▸ WHAT THE TASK ASKS
Rewrite the lines below as a numbered list, leaving out any blank lines. Include only the lines from the first one through the line containing "rco y un disparo", inclusive.

---- AVAILABLE DATA

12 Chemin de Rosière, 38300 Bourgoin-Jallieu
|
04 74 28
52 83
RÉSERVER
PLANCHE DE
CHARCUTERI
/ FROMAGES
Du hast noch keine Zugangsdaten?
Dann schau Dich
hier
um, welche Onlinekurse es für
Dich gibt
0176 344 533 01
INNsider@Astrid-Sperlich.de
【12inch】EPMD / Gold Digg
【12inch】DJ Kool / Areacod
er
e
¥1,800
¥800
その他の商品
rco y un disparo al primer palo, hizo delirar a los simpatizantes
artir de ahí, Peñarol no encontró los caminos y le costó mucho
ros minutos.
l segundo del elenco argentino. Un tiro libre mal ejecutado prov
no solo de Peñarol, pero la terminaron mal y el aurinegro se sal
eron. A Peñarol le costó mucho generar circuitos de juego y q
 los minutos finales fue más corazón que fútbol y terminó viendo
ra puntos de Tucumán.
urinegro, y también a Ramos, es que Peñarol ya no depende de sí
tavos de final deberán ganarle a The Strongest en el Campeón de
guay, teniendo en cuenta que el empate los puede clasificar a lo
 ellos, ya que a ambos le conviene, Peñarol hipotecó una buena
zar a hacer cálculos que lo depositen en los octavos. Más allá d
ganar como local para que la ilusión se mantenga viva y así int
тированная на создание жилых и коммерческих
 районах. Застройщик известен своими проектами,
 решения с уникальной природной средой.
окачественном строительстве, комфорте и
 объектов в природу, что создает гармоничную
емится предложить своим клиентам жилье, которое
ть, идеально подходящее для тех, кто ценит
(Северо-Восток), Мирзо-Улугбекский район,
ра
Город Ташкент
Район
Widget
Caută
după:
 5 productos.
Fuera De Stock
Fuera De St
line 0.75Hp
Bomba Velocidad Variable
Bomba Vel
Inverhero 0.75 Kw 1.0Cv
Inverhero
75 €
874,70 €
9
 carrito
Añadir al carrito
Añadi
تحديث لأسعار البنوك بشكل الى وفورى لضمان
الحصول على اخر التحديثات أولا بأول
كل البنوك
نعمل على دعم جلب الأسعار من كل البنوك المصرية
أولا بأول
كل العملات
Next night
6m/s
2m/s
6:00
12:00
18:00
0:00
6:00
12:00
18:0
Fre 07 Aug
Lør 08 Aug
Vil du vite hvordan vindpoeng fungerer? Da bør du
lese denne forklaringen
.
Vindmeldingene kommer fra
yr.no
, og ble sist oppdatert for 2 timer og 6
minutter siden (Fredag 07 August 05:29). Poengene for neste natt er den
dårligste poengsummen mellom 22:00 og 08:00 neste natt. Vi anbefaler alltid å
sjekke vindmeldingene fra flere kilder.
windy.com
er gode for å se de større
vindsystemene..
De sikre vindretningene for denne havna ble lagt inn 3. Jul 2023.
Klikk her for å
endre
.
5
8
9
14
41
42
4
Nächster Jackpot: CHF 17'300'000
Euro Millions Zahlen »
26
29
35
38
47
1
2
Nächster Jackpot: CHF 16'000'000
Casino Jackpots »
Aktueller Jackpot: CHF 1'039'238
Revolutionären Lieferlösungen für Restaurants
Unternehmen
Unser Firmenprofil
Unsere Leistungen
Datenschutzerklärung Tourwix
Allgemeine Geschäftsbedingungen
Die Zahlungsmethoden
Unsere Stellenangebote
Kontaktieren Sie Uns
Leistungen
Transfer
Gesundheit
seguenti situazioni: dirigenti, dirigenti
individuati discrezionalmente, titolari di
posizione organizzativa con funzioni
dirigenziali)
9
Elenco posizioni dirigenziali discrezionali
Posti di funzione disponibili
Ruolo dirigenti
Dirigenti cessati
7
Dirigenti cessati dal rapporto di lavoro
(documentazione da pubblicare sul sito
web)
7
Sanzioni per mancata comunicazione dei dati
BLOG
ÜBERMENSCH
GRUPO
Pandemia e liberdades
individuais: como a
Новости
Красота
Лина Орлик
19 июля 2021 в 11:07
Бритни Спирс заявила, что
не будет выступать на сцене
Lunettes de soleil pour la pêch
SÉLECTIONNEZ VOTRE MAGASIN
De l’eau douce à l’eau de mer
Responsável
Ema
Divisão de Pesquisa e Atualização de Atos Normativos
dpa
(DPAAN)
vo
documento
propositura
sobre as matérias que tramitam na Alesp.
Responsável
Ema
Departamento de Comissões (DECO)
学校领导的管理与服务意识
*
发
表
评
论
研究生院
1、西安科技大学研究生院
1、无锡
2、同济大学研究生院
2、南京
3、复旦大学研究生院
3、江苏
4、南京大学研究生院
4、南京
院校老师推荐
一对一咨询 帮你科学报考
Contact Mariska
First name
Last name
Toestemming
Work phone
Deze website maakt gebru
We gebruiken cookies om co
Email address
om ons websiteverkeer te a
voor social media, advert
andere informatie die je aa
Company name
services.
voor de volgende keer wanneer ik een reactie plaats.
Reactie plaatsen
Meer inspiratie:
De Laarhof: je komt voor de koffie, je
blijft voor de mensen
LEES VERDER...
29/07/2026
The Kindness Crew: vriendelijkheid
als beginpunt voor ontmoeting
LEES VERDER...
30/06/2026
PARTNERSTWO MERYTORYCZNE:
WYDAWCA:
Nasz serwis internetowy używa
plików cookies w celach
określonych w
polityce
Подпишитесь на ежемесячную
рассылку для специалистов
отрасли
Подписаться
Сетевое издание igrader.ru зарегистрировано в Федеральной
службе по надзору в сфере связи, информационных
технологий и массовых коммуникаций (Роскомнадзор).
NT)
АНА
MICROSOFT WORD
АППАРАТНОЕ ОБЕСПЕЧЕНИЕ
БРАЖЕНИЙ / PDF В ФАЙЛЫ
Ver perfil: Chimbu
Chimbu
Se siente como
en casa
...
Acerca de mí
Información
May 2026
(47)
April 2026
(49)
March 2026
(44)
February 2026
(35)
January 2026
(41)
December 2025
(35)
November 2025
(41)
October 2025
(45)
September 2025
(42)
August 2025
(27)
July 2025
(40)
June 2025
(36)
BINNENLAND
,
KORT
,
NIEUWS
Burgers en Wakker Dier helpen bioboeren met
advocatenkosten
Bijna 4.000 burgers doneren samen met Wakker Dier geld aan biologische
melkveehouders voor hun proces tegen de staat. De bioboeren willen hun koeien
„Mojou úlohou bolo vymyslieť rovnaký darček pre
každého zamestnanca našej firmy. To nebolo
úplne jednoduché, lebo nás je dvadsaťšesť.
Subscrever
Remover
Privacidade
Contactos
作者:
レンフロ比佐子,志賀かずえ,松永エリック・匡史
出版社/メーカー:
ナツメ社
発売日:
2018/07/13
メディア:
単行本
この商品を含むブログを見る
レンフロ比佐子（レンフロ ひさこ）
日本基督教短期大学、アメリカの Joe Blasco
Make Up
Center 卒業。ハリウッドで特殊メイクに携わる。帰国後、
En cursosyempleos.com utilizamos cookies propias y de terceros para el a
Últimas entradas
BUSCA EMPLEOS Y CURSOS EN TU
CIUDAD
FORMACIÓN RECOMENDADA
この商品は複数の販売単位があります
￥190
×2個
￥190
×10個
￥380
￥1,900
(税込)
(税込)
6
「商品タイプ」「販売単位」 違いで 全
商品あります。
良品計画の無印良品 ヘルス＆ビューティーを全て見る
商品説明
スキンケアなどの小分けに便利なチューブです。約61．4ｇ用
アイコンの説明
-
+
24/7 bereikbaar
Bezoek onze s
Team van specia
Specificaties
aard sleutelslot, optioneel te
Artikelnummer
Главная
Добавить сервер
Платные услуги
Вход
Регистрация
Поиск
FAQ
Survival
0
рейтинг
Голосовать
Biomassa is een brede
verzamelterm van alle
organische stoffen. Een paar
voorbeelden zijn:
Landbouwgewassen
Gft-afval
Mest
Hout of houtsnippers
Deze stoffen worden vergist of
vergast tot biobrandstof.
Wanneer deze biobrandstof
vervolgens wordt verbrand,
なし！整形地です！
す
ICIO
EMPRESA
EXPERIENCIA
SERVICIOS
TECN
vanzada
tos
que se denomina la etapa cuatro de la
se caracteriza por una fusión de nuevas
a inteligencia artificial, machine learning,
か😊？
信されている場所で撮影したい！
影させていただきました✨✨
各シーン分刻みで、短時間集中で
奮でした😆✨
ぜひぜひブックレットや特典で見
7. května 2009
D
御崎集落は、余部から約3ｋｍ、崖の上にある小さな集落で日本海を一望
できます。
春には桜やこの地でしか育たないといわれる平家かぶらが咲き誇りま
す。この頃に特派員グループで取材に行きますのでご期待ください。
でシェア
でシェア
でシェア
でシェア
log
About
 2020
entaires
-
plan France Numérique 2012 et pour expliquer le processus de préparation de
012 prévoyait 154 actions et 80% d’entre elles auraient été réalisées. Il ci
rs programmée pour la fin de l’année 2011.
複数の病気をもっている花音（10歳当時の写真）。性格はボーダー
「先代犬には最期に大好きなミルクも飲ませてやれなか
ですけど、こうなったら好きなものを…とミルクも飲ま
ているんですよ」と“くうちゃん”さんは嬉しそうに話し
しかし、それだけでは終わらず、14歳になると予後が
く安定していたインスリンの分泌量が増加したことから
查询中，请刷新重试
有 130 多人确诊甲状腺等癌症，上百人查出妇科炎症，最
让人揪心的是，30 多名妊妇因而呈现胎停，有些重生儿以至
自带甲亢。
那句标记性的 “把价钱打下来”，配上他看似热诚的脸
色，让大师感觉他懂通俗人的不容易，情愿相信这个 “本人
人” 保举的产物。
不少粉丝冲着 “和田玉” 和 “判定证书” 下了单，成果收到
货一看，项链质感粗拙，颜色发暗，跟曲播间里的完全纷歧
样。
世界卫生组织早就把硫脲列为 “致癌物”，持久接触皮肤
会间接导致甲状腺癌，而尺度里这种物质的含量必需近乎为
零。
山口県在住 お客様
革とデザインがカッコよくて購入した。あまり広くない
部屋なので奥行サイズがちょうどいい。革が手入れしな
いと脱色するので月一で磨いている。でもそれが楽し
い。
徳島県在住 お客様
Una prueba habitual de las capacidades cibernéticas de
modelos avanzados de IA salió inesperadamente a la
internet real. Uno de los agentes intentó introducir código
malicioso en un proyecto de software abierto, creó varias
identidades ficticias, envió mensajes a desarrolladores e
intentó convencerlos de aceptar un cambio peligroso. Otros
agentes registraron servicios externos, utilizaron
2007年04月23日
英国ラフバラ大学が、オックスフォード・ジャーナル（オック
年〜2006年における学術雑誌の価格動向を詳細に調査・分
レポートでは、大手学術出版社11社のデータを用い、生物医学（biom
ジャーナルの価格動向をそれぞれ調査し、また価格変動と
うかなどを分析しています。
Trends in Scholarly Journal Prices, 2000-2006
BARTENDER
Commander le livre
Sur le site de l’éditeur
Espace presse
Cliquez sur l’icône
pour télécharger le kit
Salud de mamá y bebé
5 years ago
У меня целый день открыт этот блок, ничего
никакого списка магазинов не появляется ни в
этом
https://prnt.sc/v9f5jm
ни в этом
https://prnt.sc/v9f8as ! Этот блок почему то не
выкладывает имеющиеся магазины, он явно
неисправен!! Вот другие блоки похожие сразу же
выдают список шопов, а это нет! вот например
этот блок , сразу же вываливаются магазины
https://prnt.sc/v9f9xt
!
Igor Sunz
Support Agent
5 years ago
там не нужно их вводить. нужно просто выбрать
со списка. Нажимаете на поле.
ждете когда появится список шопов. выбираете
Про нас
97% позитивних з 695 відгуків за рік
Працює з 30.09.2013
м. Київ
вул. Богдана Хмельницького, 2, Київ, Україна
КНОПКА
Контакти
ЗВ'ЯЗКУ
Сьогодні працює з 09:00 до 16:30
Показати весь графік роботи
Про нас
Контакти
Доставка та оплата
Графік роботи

--------

▸ RESULT OF THIS TASK
1. 12 Chemin de Rosière, 38300 Bourgoin-Jallieu
2. |
3. 04 74 28
4. 52 83
5. RÉSERVER
6. PLANCHE DE
7. CHARCUTERI
8. / FROMAGES
9. Du hast noch keine Zugangsdaten?
10. Dann schau Dich
11. hier
12. um, welche Onlinekurse es für
13. Dich gibt
14. 0176 344 533 01
15. INNsider@Astrid-Sperlich.de
16. 【12inch】EPMD / Gold Digg
17. 【12inch】DJ Kool / Areacod
18. er
19. e
20. ¥1,800
21. ¥800
22. その他の商品
23. rco y un disparo al primer palo, hizo delirar a los simpatizantes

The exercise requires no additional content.